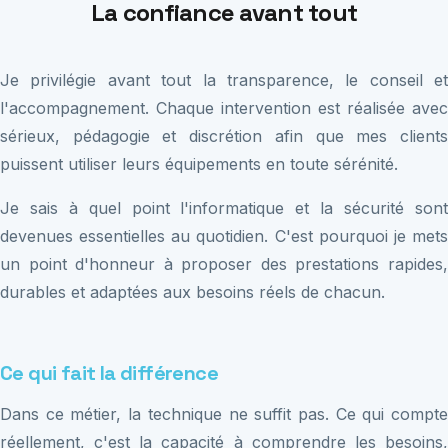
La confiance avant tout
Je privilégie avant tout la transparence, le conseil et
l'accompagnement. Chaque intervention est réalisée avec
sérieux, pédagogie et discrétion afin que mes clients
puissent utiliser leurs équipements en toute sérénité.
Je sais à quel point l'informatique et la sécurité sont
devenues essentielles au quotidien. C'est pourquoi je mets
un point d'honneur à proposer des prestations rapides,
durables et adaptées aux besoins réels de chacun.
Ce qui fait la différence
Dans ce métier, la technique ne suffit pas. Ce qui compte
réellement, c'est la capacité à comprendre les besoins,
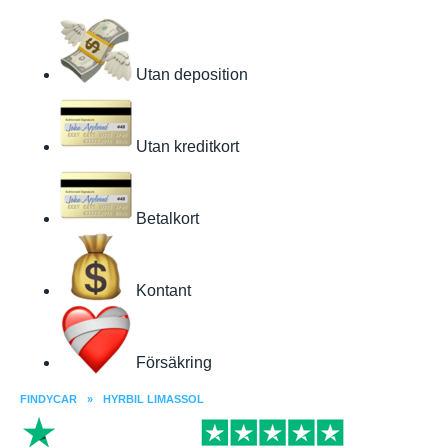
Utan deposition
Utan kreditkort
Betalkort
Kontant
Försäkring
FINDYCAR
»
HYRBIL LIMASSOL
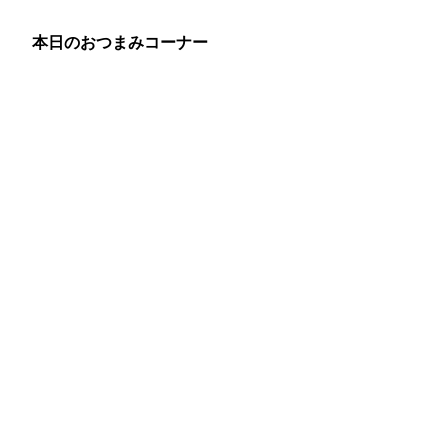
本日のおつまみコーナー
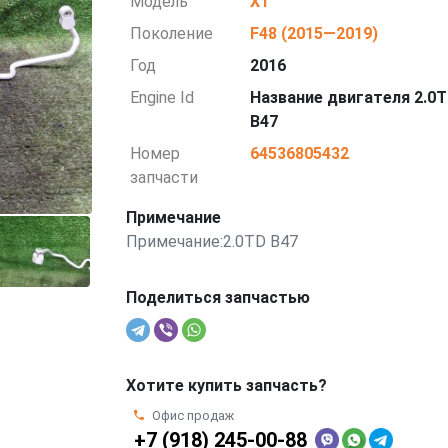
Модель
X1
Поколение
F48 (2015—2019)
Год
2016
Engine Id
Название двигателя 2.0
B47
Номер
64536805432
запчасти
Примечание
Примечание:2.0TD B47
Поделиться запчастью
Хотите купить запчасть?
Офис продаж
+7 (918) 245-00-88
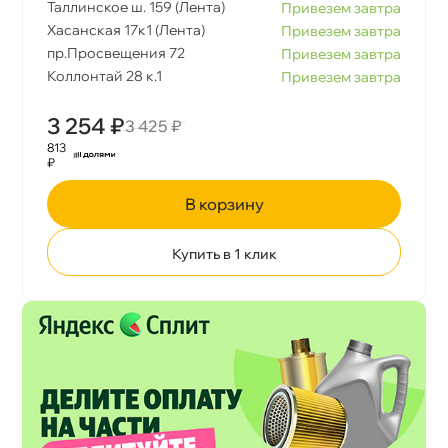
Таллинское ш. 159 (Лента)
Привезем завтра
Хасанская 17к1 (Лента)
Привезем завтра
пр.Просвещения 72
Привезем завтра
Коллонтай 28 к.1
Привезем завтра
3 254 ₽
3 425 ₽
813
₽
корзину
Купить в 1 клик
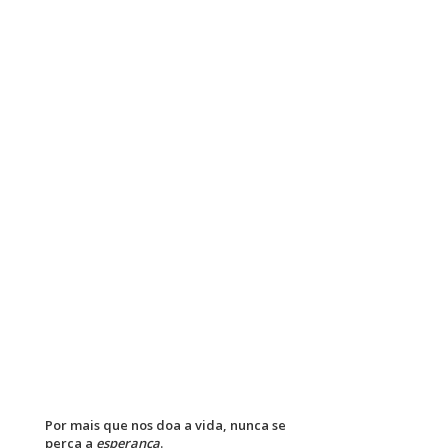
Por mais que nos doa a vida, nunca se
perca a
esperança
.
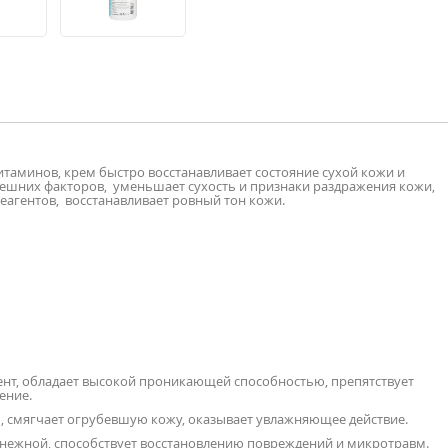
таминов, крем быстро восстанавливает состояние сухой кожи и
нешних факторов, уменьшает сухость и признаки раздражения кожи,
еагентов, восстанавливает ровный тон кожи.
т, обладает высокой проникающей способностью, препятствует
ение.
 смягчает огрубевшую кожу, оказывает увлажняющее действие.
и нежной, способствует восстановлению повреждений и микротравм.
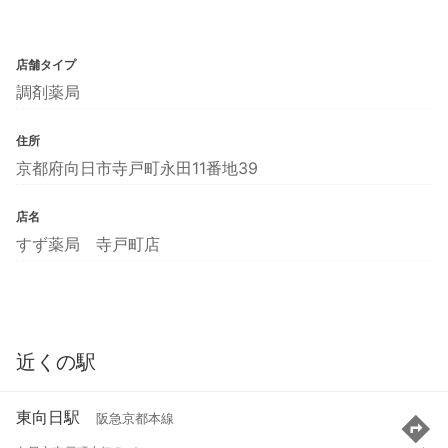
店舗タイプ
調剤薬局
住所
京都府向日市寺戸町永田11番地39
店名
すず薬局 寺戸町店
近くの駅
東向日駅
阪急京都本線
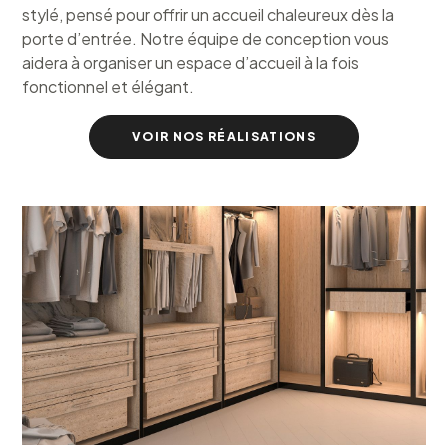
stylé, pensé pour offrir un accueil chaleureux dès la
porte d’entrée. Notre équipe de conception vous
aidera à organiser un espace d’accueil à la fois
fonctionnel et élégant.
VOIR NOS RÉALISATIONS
--
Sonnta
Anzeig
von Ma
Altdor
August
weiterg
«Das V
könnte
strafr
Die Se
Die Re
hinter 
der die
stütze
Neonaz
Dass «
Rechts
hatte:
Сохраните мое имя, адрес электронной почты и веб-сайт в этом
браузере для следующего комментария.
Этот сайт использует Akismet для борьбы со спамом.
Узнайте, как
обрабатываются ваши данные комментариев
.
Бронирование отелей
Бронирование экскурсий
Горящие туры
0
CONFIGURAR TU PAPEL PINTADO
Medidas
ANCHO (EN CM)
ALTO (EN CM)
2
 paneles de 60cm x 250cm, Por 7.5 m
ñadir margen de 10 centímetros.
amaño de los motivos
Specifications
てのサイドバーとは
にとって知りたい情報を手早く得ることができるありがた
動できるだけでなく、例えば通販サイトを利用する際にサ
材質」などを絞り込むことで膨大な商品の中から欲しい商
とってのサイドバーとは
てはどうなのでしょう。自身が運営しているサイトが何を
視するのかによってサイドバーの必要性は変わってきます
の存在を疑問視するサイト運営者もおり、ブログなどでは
---
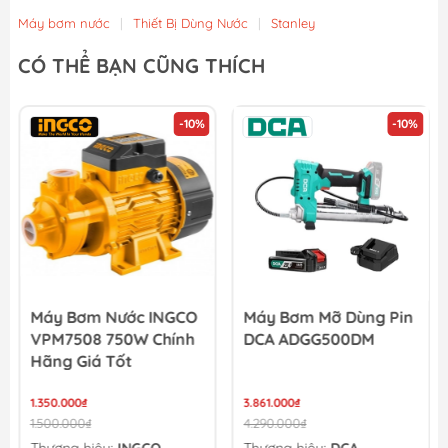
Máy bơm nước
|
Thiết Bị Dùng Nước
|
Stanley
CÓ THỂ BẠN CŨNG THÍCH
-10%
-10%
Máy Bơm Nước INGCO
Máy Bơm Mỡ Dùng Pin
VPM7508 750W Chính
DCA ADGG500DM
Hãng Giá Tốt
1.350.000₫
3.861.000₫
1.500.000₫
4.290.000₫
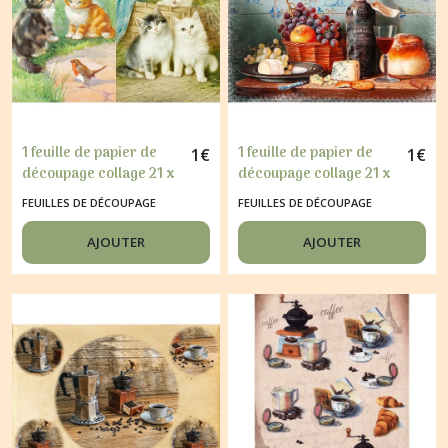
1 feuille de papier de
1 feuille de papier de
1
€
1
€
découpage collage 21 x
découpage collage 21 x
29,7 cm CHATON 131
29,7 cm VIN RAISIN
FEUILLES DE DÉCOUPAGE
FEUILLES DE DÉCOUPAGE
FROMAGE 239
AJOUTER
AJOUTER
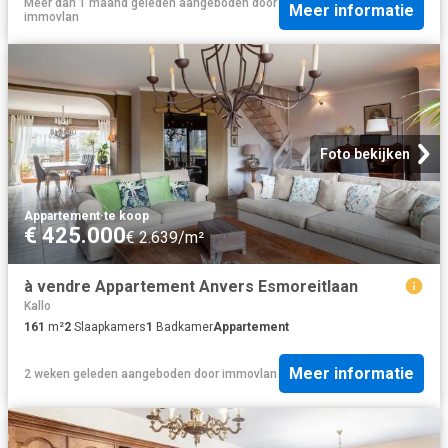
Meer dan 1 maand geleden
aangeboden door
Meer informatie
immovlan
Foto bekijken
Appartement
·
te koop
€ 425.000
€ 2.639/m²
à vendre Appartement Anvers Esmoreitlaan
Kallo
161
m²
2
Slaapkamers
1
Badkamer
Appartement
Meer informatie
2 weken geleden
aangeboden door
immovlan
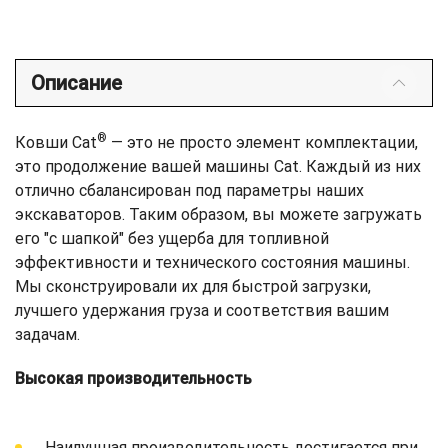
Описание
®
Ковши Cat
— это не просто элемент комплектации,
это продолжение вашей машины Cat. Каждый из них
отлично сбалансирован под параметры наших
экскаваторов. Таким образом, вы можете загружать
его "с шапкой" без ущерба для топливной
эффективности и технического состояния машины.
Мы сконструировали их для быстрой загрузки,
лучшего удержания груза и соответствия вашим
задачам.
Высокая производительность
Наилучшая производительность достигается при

(Goal of the exercise):
Of all the lines in the data above, show only those that hold the word "accueil".

(Your response):
stylé, pensé pour offrir un accueil chaleureux dès la
aidera à organiser un espace d’accueil à la fois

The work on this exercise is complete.